De las antípodas emerge una figura calumniada. Su hogar es más bien la oscuridad. Es la patria del vacío y del invertido. Sus detractores lo confunden con cloaca o prostíbulo. Génesis de la infamia: «La analidad es la fundadora de Edipo», suscribieron Deleuze y Guattari en El anti-Edipo. Si el pene es esencialmente público, el ano es más bien íntimo. Primer órgano en ser privatizado: «El estado anal es la constitución de la persona», fijó Freud. Es lo que no se comparte. De acuerdo con el psicoanálisis, «no hay otro lugar social para él sino la sublimación». No siente, no se excita. Desierto donde se marchitan sensaciones y emociones por ser excretor de porquerías. El culo es lo que no se ventila. Lo más recóndito del sujeto: «Saber aguantarse o, por el contrario, dar los excrementos, es el momento necesario de la constitución de sí mismo», se lee en la obra de Hocquenghem. Su uso, por consiguiente, subvierte la armonía de los patriarcas.

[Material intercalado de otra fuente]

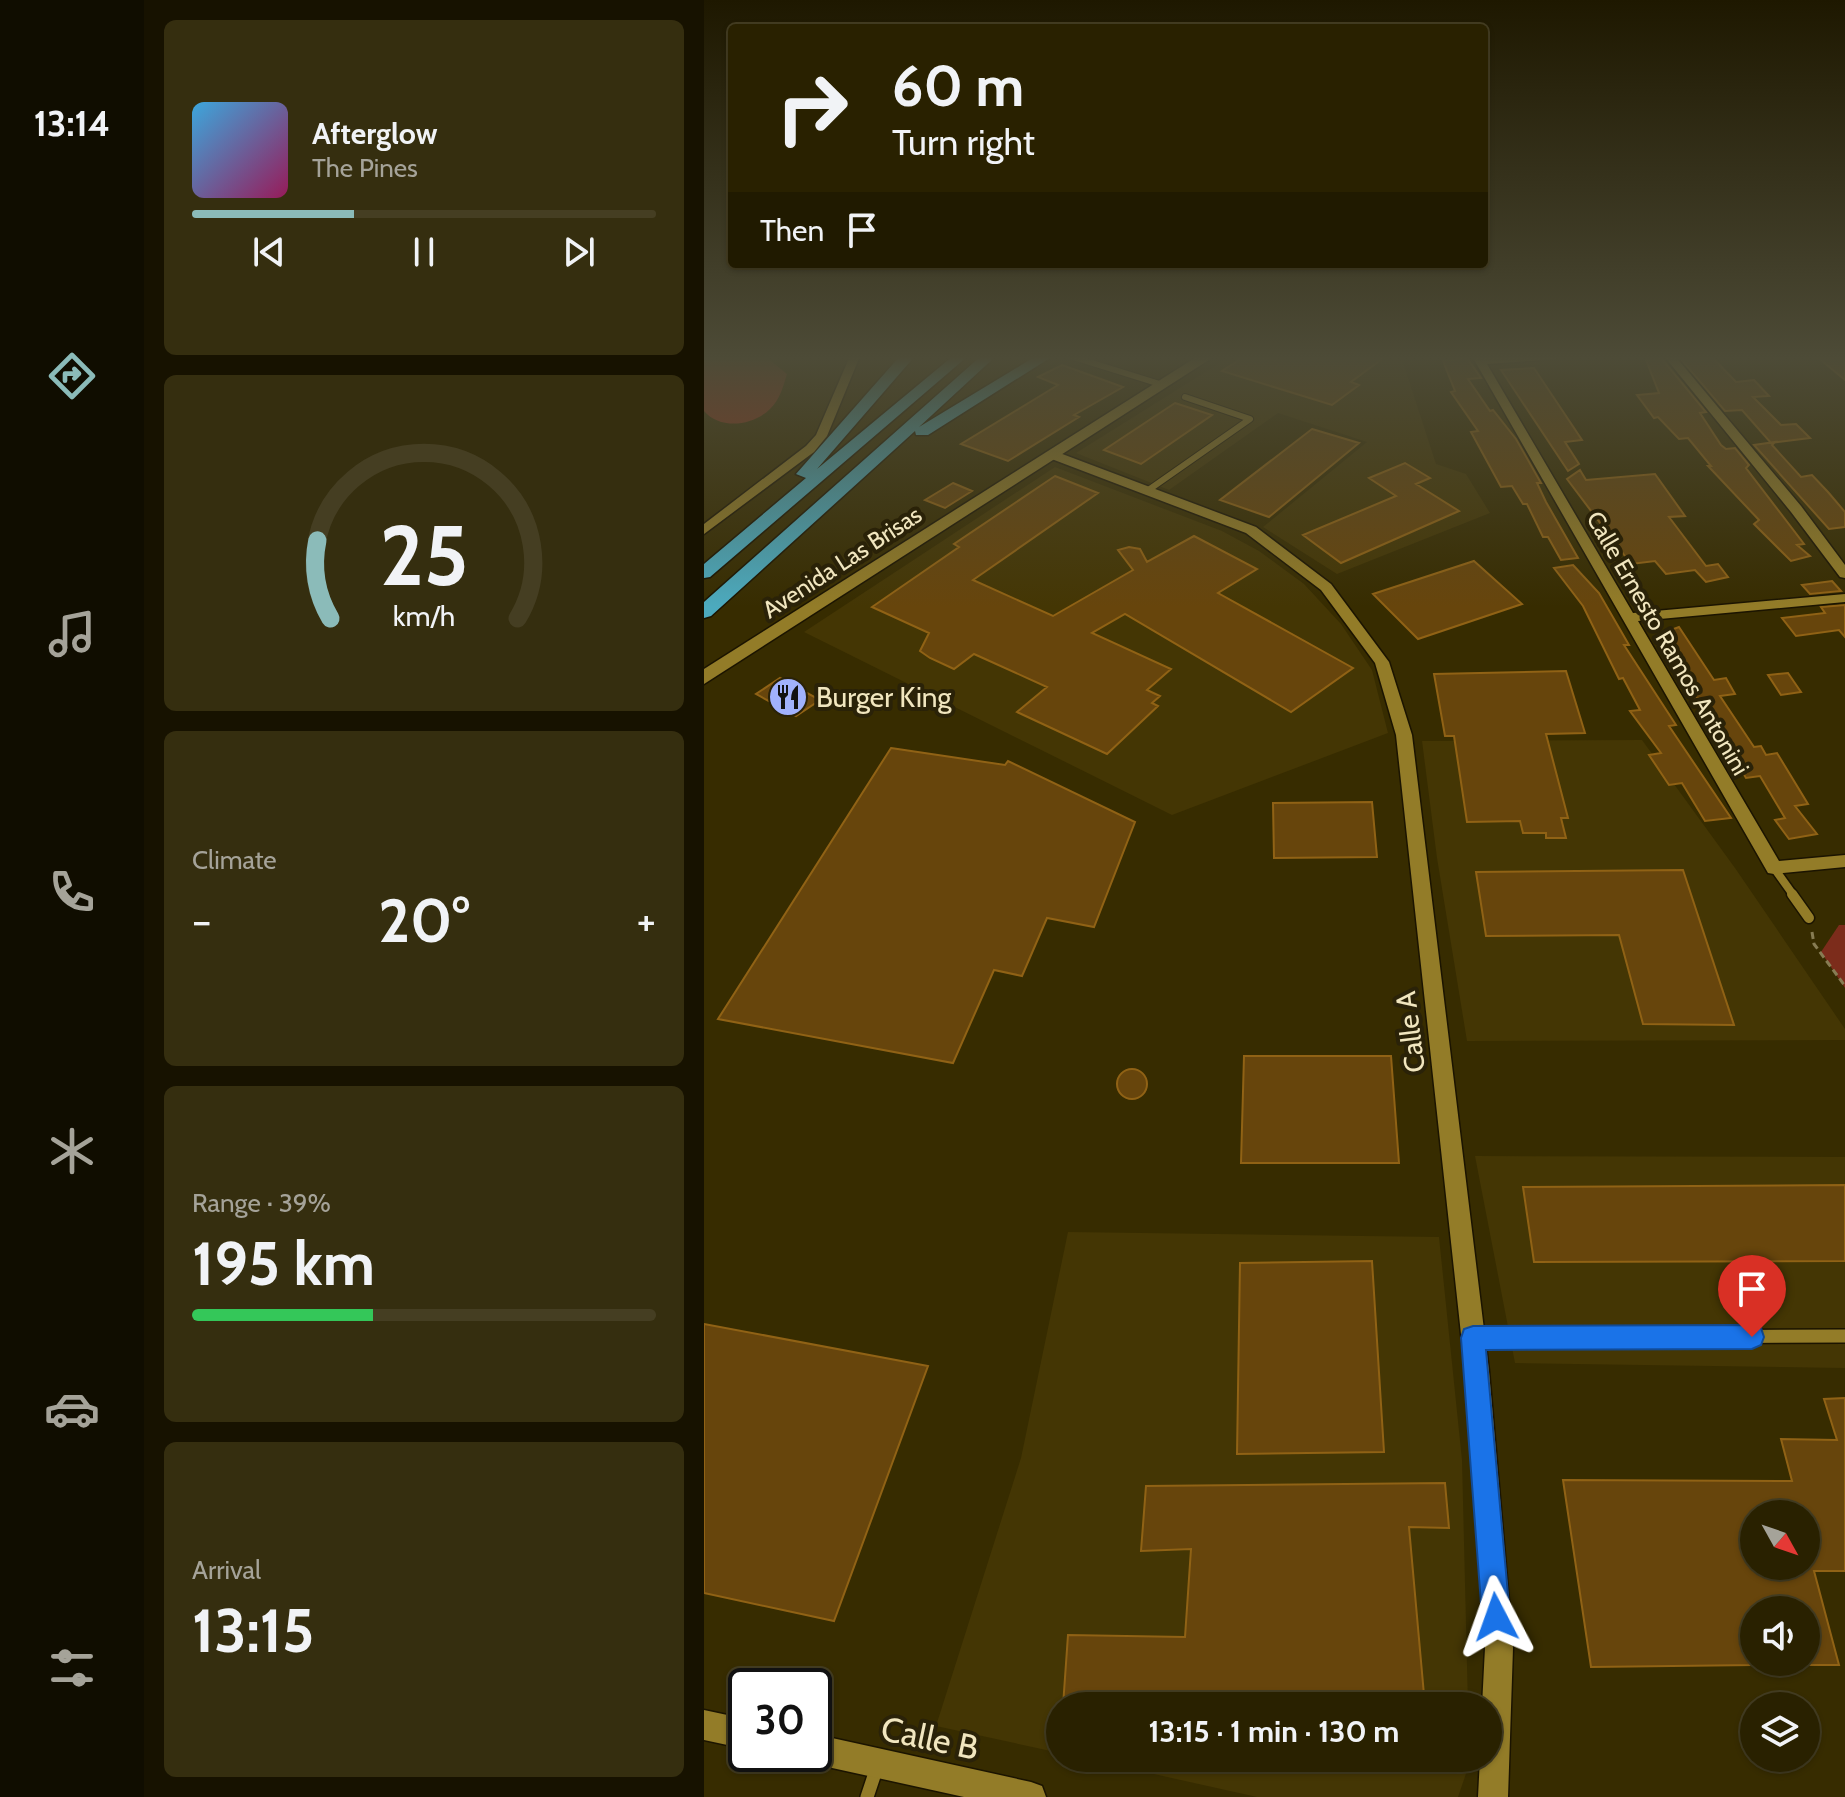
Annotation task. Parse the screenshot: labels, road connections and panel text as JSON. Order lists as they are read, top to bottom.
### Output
{
  "streets": {
    "street": [
      "Avenida Las Brisas",
      "Calle Ernesto Ramos Antonini",
      "Calle A",
      "Calle B"
    ]
  },
  "crossings": [
    ["Avenida Las Brisas", "Calle A"]
  ],
  "places": {
    "restaurant": ["Burger King"]
  },
  "north": "bottom right",
  "page": {
    "tabs": "13:14",
    "turn": ["60 m", "Turn right"],
    "song": ["Afterglow", "The Pines"],
    "then": "Then",
    "tile": [
      "Climate",
      ["Range · 39%", "195 km"],
      ["Arrival", "13:15"]
    ],
    "heat": ["−", "20°", "+"],
    "limit": "30",
    "trip": "13:15 · 1 min · 130 m",
    "gauge": ["25", "km/h"]
  }
}
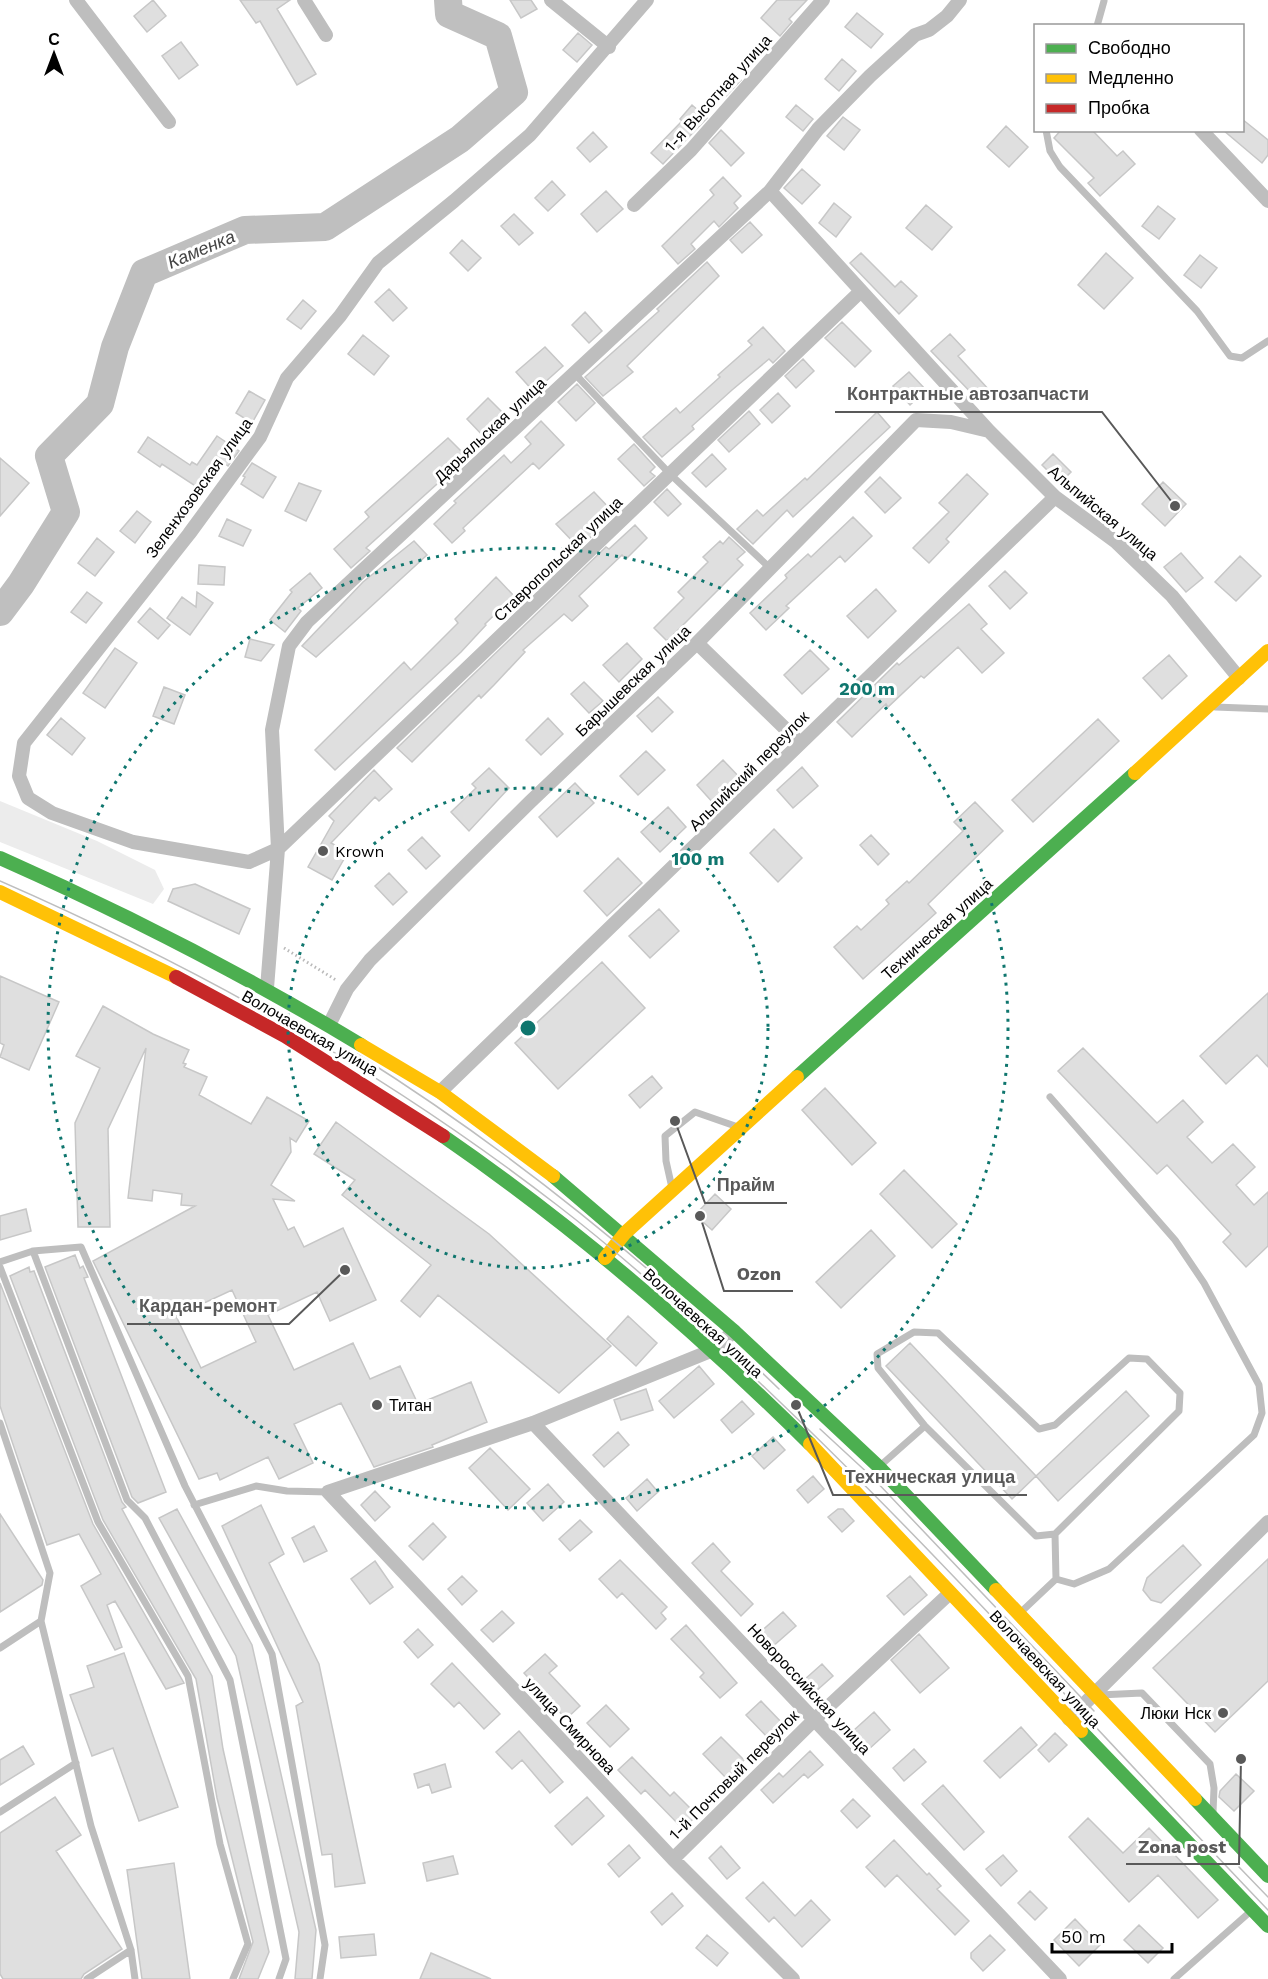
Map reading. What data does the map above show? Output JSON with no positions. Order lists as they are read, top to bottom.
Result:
{
  "streets": {
    "main road": ["Техническая улица", "Волочаевская улица"],
    "street": [
      "1-я Высотная улица",
      "Дарьяльская улица",
      "Зеленхозовская улица",
      "Альпийская улица",
      "Ставропольская улица",
      "Барышевская улица",
      "Альпийский переулок",
      "Новороссийская улица",
      "улица Смирнова",
      "1-й Почтовый переулок"
    ]
  },
  "crossings": [
    ["Дарьяльская улица", "Зеленхозовская улица"],
    ["Дарьяльская улица", "Альпийская улица"],
    ["Дарьяльская улица", "Ставропольская улица"],
    ["Дарьяльская улица", "Волочаевская улица"],
    ["Зеленхозовская улица", "Ставропольская улица"],
    ["Альпийская улица", "Ставропольская улица"],
    ["Альпийская улица", "Барышевская улица"],
    ["Альпийская улица", "Альпийский переулок"],
    ["Альпийская улица", "Техническая улица"],
    ["Барышевская улица", "Волочаевская улица"],
    ["Альпийский переулок", "Волочаевская улица"],
    ["Техническая улица", "Волочаевская улица"],
    ["Волочаевская улица", "1-й Почтовый переулок"],
    ["Новороссийская улица", "1-й Почтовый переулок"],
    ["улица Смирнова", "1-й Почтовый переулок"]
  ],
  "water": ["Каменка"],
  "places": [
    "Контрактные автозапчасти",
    "Krown",
    "Прайм",
    "Ozon",
    "Кардан-ремонт",
    "Титан",
    "Техническая улица",
    "Люки Нск",
    "Zona post"
  ],
  "legend": ["Свободно", "Медленно", "Пробка"],
  "scale_bar": "50 m",
  "north": "top",
  "rings": ["200 m", "100 m"]
}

¿Cuál es la verdadera identidad de quien en lugar de guardar su vergüenza trasera hace de ella un espacio de encuentro y diversión? Es simplemente una amenaza que socava las estructuras funcionales de Edipo. Este último es el que divide a los individuos en sujetos y objetos. O sea: en macho y hembra, respectivamente. No aprueba los tartamudeos del lenguaje ni la cintura flexible de la ambigüedad. Por eso, cuando la loca —que es también insurgente— altera su orden, no le queda otro remedio sino la aplicación de su lógica binaria: «Resulta particularmente útil mostrar que bajo lo diferente se esconde lo semejante; resulta tranquilizador para la sexualidad normal que las mismas categorías aparezcan tanto en los homosexuales como en los heterosexuales; así se manifiesta la incontestable universalidad del Falo significante». La fórmula resuelve el problemita metodológico, separar a los anormales en dos filas: pasivos a la izquierda y activos a la derecha. A pesar de que ambos abrasan su erotismo en la asquerosa cavidad —la homosexualidad es anal, o sea, sodomía—, el primero es el pato, el pargo, el parchita… la feminidad lo viste. El segundo, por su parte, asesta el golpe de la virilidad, pero flaquea por la mala sangre que circula en sus venas. «El estadio del narcisismo es el nudo de la diferenciación entre sujeto y objeto, el estadio del erotismo anal es el  nudo de la diferenciación entre activo y pasivo».

Las tesis de Hocquenghem, finalmente, se ocupan de la homosexualidad tratada como un concepto abstracto o bastardo del deseo. El carácter «heteróclito» de este es un atentado contra la sexualidad dominante. En palabras del filósofo: «La unificación de las prácticas del deseo homosexual bajo el término de “homosexual” resulta tan engañosa como la unificación de las pulsiones parciales del yo». El modelo heterosexual subyuga otros tipos de amor. ¿Por qué el empecinamiento contra los hijos de Sodoma? Porque con sus gracias y saberes invitan a la transgresión, al cambio de mentalidad. Por eso cuando uno brota de su maravillosa crisálida, el poderoso se apura en detectarlo y aplastarlo. Convertirlo en lo antinatural que no merece sino castigo y repulsión. «La verdadera sexualidad es la de las personas identificadas, la del Edipo. Así aparece la espantosa no-humanidad del deseo homosexual».


Bibliografía

Gilles Deleuze y Félix Guattari, El anti-Edipo. Barcelona, Ediciones Paidós, 2004.

Guy Hocquenghem, El deseo homosexual. Barcelona, Editorial Melusina S. L., 2009.